[[ Data provided open ]]
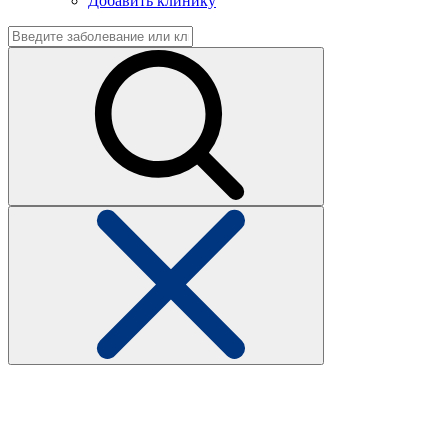
Добавить клинику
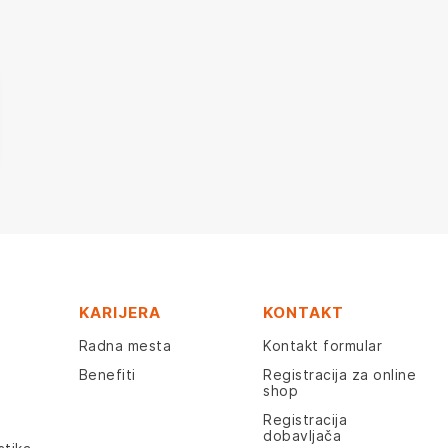
KARIJERA
KONTAKT
Radna mesta
Kontakt formular
Benefiti
Registracija za online
shop
Registracija
dobavljača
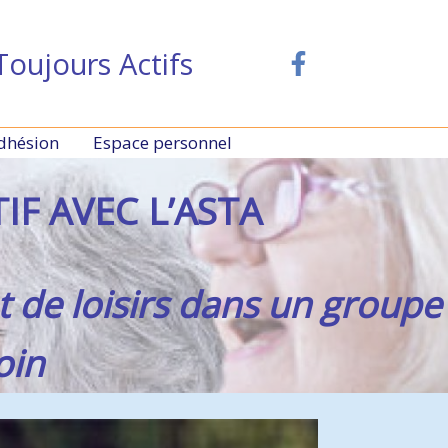
Toujours Actifs
dhésion
Espace personnel
IF AVEC L’ASTA
et de loisirs dans un groupe
oin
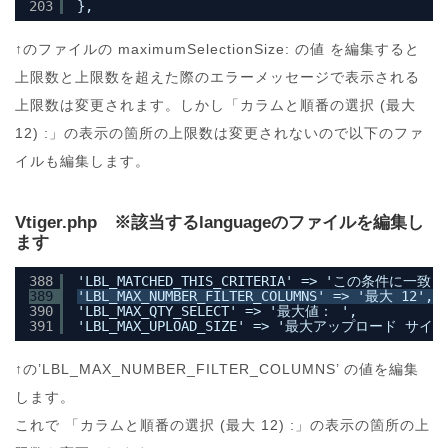
203
},
↑のファイルの maximumSelectionSize: の値 を編集すると
上限数と上限数を超えた際のエラーメッセージで表示される
上限数は変更されます。しかし「カラムと順番の選択 (最大
12) :」の表示の箇所の上限数は変更されないので以下のファ
イルも編集します。
Vtiger.php ※該当するlanguageのファイルを編集し
ます
388
'LBL_MATCHED_THIS_CRITERIA' => 'この条件に一致',
389
'LBL_MAX_NUMBER_FILTER_COLUMNS' => '最大 12',
390
'LBL_MAX_QTY_SELECT' => '最大値： ',
391
'LBL_MAX_UPLOAD_SIZE' => '最大アップロード サイズ
↑の’LBL_MAX_NUMBER_FILTER_COLUMNS’ の値を編集
します。
これで 「カラムと順番の選択 (最大 12) :」の表示の箇所の上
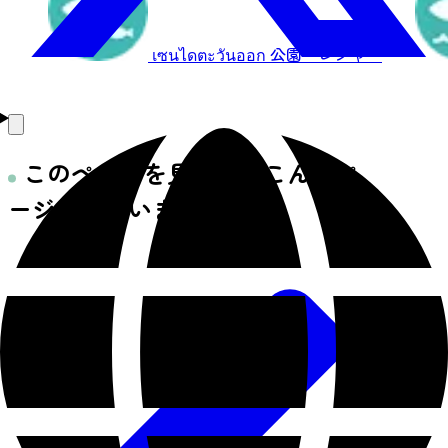
เซนไดตะวันออก
公園・レジャー
このページを見た人はこんなペ
ージを見ています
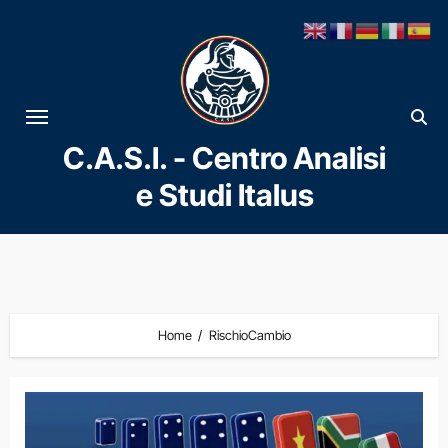
Vai
al
contenuto
C.A.S.I. - Centro Analisi
e Studi Italus
Home
RischioCambio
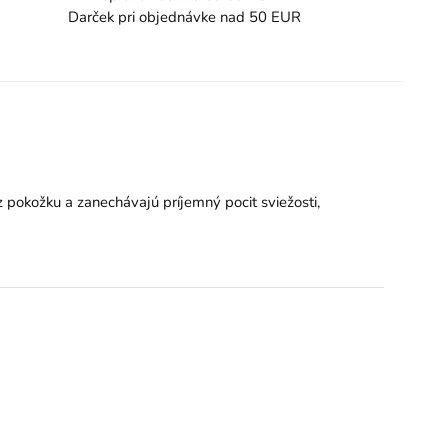
Darček pri objednávke nad 50 EUR
 pokožku a zanechávajú príjemný pocit sviežosti,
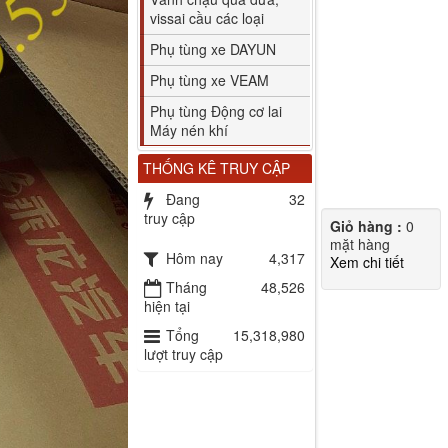
vissai cầu các loại
Phụ tùng xe DAYUN
Phụ tùng xe VEAM
Phụ tùng Động cơ lai
Máy nén khí
THỐNG KÊ TRUY CẬP
Đang
32
truy cập
Giỏ hàng :
0
mặt hàng
Hôm nay
4,317
Xem chi tiết
Tháng
48,526
hiện tại
Tổng
15,318,980
lượt truy cập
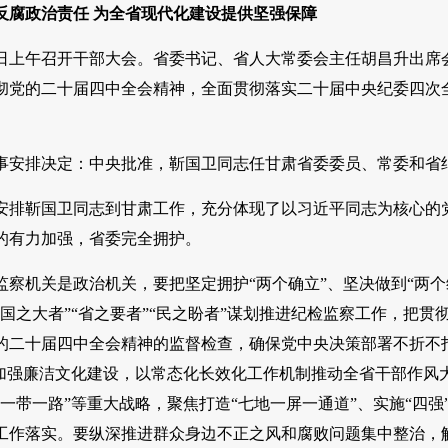
反腐政治责任 为全省现代化建设提供坚强保障
24日上午召开干部大会。省委书记、省人大常委会主任胡昌升出
彻党的二十届四中全会精神，全面贯彻落实二十届中央纪委四次
事安排决定：中央批准，靳国卫同志任甘肃省委委员、常委和省
安排靳国卫同志到甘肃工作，充分体现了以习近平同志为核心的
的有力加强，省委完全拥护。
监察机关是政治机关，要把坚定拥护“两个确立”、坚决做到“两
“国之大者”“省之要者”“民之盼者”谋划推进纪检监察工作，把
的二十届四中全会精神的监督检查，确保党中央决策部署不折不
，加强廉洁文化建设，以常态化长效化工作机制推动全省干部作风
“一带一路”等重大战略，聚焦打造“七地一屏一通道”、实施“四
工作落实。要纵深推进群众身边不正之风和腐败问题集中整治，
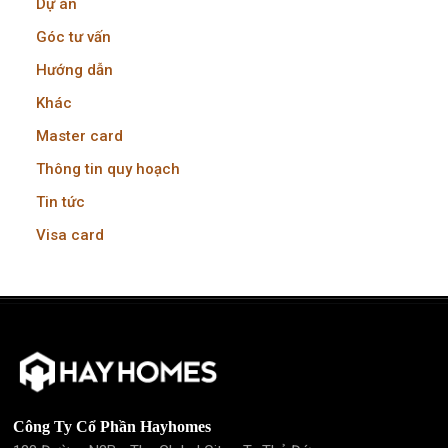
Dự án
Góc tư vấn
Hướng dẫn
Khác
Master card
Thông tin quy hoạch
Tin tức
Visa card
Công Ty Cổ Phần Hayhomes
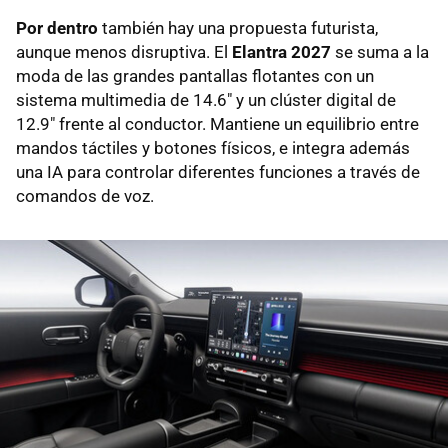
Por dentro
también hay una propuesta futurista,
aunque menos disruptiva. El
Elantra 2027
se suma a la
moda de las grandes pantallas flotantes con un
sistema multimedia de 14.6" y un clúster digital de
12.9" frente al conductor. Mantiene un equilibrio entre
mandos táctiles y botones físicos, e integra además
una IA para controlar diferentes funciones a través de
comandos de voz.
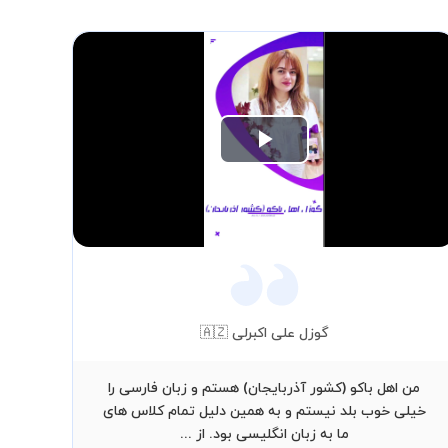
Play
Video
گوزل علی اکبرلی 🇦🇿
من اهل باکو (کشور آذربایجان) هستم و زبان فارسی را
سل
خیلی خوب بلد نیستم و به همین دلیل تمام کلاس های
گ
ما به زبان انگلیسی بود. از ...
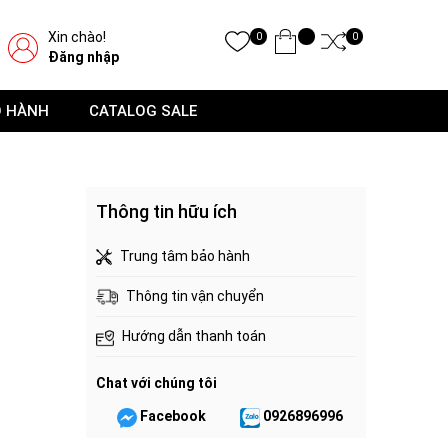
Xin chào!
0
0
Đăng nhập
O HÀNH
CATALOG SALE
Thông tin hữu ích
Trung tâm bảo hành
Thông tin vận chuyển
Hướng dẫn thanh toán
Chat với chúng tôi
Facebook
0926896996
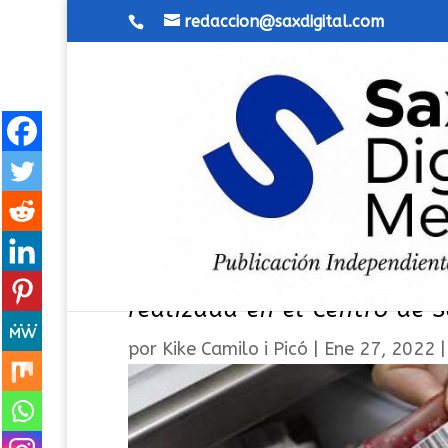
redaccion@saxdigital.com
23 donantes son protagoni
realizada en el Centro de 
por
Kike Camilo i Picó
|
Ene 27, 2022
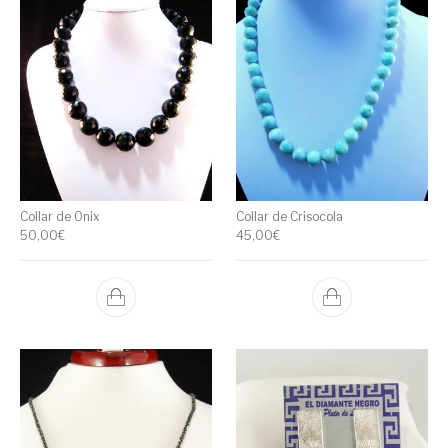
Collar de Onix
Collar de Crisocola
50,00
€
45,00
€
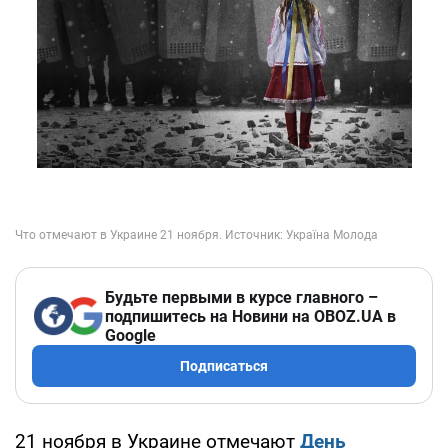
Будьте первыми в курсе главного –
подпишитесь на Новини на OBOZ.UA в
Google
Подписаться
21 ноября в Украине отмечают
День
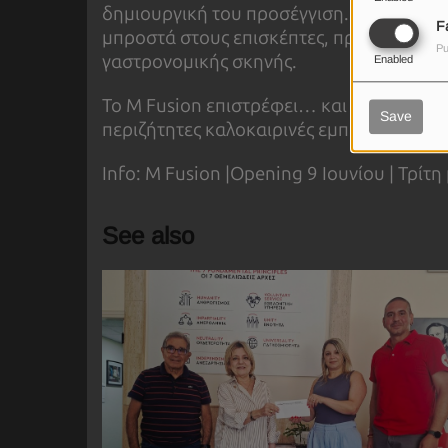
δημιουργική του προσέγγιση. Από την ope
F
μπροστά στους επισκέπτες, προσθέτοντας
Pu
γαστρονομικής σκηνής.
Enabled
Το M Fusion επιστρέφει… και σε περιμένει
Save
περιζήτητες καλοκαιρινές εμπειρίες της 
Info: M Fusion |Opening 9 Ιουνίου | Τρίτ
See also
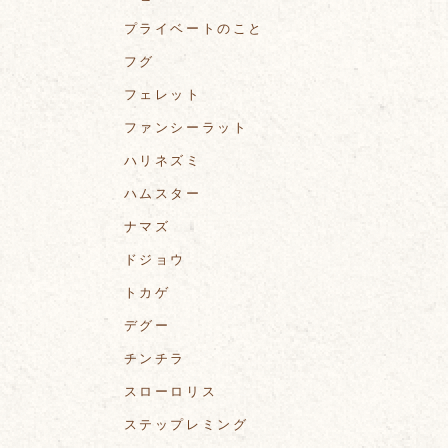
プライベートのこと
フグ
フェレット
ファンシーラット
ハリネズミ
ハムスター
ナマズ
ドジョウ
トカゲ
デグー
チンチラ
スローロリス
ステップレミング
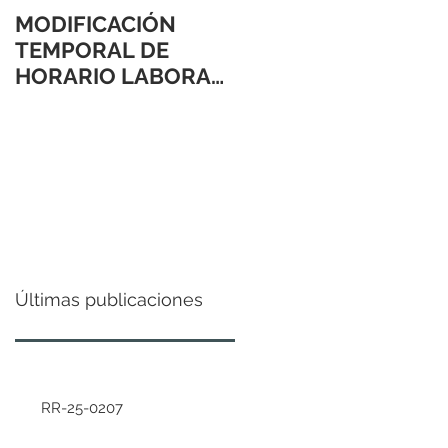
MODIFICACIÓN
TEMPORAL DE
HORARIO LABORAL
24 Y 31 DE
DICIEMBRE 2021
Últimas publicaciones
RR-25-0207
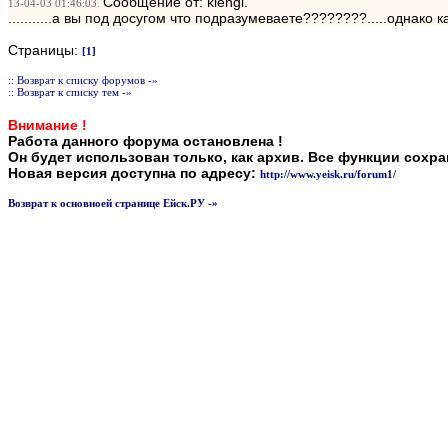
Сообщение от: klengi.
13-04-03 01:46:03.
...........а вы под досугом что подразумеваете????????.....однако к
Страницы:
[1]
:: Возврат к списку форумов -»
:: Возврат к списку тем -»
Внимание !
Работа данного форума остановлена !
Он будет использован только, как архив. Все функции сохр
Новая версия доступна по адресу:
http://www.yeisk.ru/forum1/
Возврат к основноей странице Ейск.РУ -»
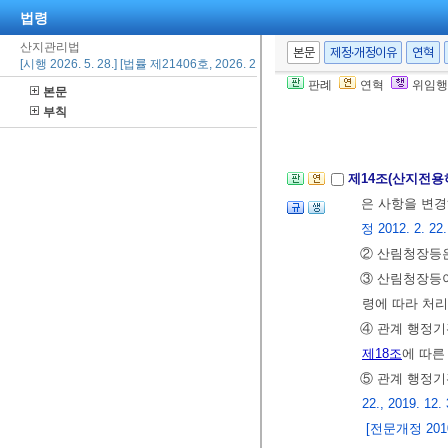
2. 제1호의 
법령
② 제1항에 따
산지관리법
본문
제정·개정이유
연혁
③ 제2항에 따
[시행 2026. 5. 28.] [법률 제21406호, 2026. 2. 27., 일부개정]
[전문개정 2010.
판례
연혁
위임행
본문
부칙
제3절 산지전용
제14조(산지전용
은 사항을 변경
정 2012. 2. 22.
② 산림청장등은
③ 산림청장등이
령에 따라 처리
④ 관계 행정
제18조
에 따른
⑤ 관계 행정기
22., 2019. 12. 
[전문개정 2010.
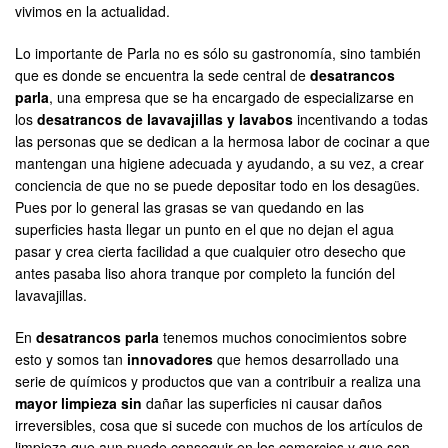
vivimos en la actualidad.
Lo importante de Parla no es sólo su gastronomía, sino también
que es donde se encuentra la sede central de
desatrancos
parla
, una empresa que se ha encargado de especializarse en
los
desatrancos de lavavajillas y lavabos
incentivando a todas
las personas que se dedican a la hermosa labor de cocinar a que
mantengan una higiene adecuada y ayudando, a su vez, a crear
conciencia de que no se puede depositar todo en los desagües.
Pues por lo general las grasas se van quedando en las
superficies hasta llegar un punto en el que no dejan el agua
pasar y crea cierta facilidad a que cualquier otro desecho que
antes pasaba liso ahora tranque por completo la función del
lavavajillas.
En
desatrancos parla
tenemos muchos conocimientos sobre
esto y somos tan
innovadores
que hemos desarrollado una
serie de químicos y productos que van a contribuir a realiza una
mayor limpieza sin
dañar las superficies ni causar daños
irreversibles, cosa que si sucede con muchos de los artículos de
limpieza que aun puede conseguir en los comercios y que son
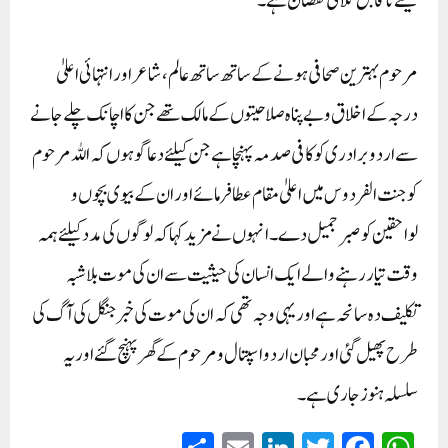
کیلئے ناقا بل تلافی نقصان ہے۔
مرحوم بہترین صحافی ہونے کے ساتھ ساتھ عالم،شاعر اور انتہائی اعلیٰ
درجہ کے اخلاق وبے پناہ صلاحیتوں کے مالک تھے جن کا اچانک چلے جانے
سے اردو برادری کوکافی صدمہ پہنچا ہے جن کیلئے دعا گو ہوں کہ اللہ مرحوم
کو جنت الفردوس میں اعلیٰ مقام عطا فرمائے اور ان کے بیوی بچوں و
لواحقین کو صبر جمیل دے۔ انہوں نے مزید کہا کہ لوگوں کی مدد کیلئے ہمہ
وقت تیار رہنے والے ایک انسان کی حیثیت سے ان کی موت بلا شبہ
تکلیف دہ سانحہ ہے اور یہی وجہ تھی کہ ان کی موت کی خبر جنگل کی آگ کی
طرح پھیل گئی اور محبان اردو اسپتال و مرحوم کے گھر پہنچ گئے اور یہ
سلسلہ ہنوز جاری ہے۔
S
E
Li
T
Fa
W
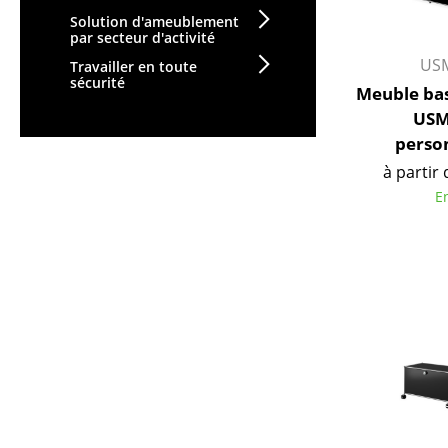
Solution d'ameublement
par secteur d'activité
USM
Travailler en toute
sécurité
Meuble ba
USM
perso
à partir 
E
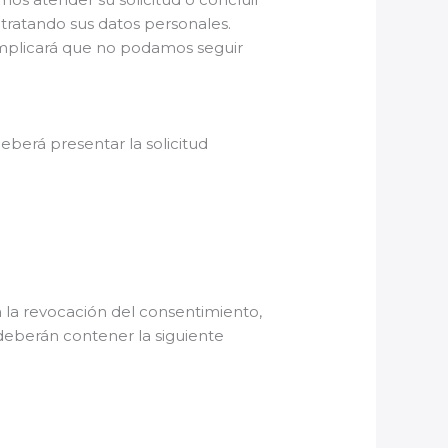
 tratando sus datos personales.
 implicará que no podamos seguir
eberá presentar la solicitud
a la revocación del consentimiento,
 deberán contener la siguiente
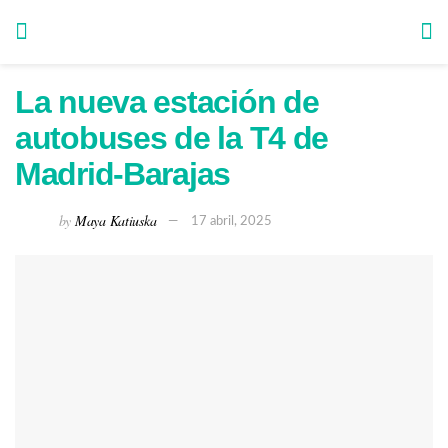
La nueva estación de
autobuses de la T4 de
Madrid-Barajas
by
Maya Katiuska
17 abril, 2025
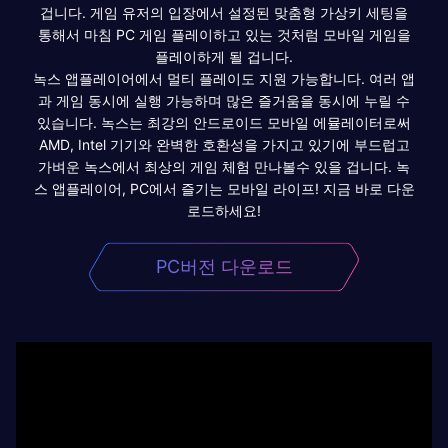
겁니다. 게임 유저의 입장에서 설정된 맞춤형 가상키 세팅을
통해서 마침 PC 게임 플레이하고 있는 것처럼 모바일 게임을
플레이하게 될 겁니다.
녹스 앱플레이어에서 멀티 플레이도 지원 가능합니다. 여러 앱
과 게임 동시에 실행 가능하며 많은 즐거움을 동시에 누릴 수
있습니다. 녹스는 최강의 안드로이드 모바일 에뮬레이터로써
AMD, Intel 기기와 완벽한 호환성을 가지고 있기에 부드럽고
가벼운 녹스에서 최상의 게임 체험 만나볼수 있을 겁니다. 녹
스 앱플레이어, PC에서 즐기는 모바일 라이프! 지금 바로 다운
로드하세요!
PC버전 다운로드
[[ Data provided closed ]]
▶ [Exercise prompt]: Could you copy out the material from its very beginning through the line containing "lượt truy cập", including that line, with every line kept word for word and the pictures left out?

▶ [Response box]:
Добавить клинику
KARIJERA
KONTAKT
Radna mesta
Kontakt formular
Benefiti
Registracija za online
shop
Registracija
dobavljača
Toujours Actifs
dhésion
Espace personnel
IF AVEC L’ASTA
et de loisirs dans un groupe
oin
203
},
↑のファイルの maximumSelectionSize: の値 を編集すると
上限数と上限数を超えた際のエラーメッセージで表示される
上限数は変更されます。しかし「カラムと順番の選択 (最大
12) :」の表示の箇所の上限数は変更されないので以下のファ
イルも編集します。
Vtiger.php ※該当するlanguageのファイルを編集し
ます
388
'LBL_MATCHED_THIS_CRITERIA' => 'この条件に一致',
389
'LBL_MAX_NUMBER_FILTER_COLUMNS' => '最大 12',
390
'LBL_MAX_QTY_SELECT' => '最大値： ',
391
'LBL_MAX_UPLOAD_SIZE' => '最大アップロード サイズ
↑の’LBL_MAX_NUMBER_FILTER_COLUMNS’ の値を編集
します。
これで 「カラムと順番の選択 (最大 12) :」の表示の箇所の上
เซนไดตะวันออก
公園・レジャー
このページを見た人はこんなペ
ージを見ています
Vai
al
contenuto
C.A.S.I. - Centro Analisi
e Studi Italus
Home
RischioCambio
Darček pri objednávke nad 50 EUR
 pokožku a zanechávajú príjemný pocit sviežosti,
vissai cầu các loại
Phụ tùng xe DAYUN
Phụ tùng xe VEAM
Phụ tùng Động cơ lai
Máy nén khí
THỐNG KÊ TRUY CẬP
Đang
32
truy cập
Giỏ hàng :
0
mặt hàng
Hôm nay
4,317
Xem chi tiết
Tháng
48,526
hiện tại
Tổng
15,318,980
lượt truy cập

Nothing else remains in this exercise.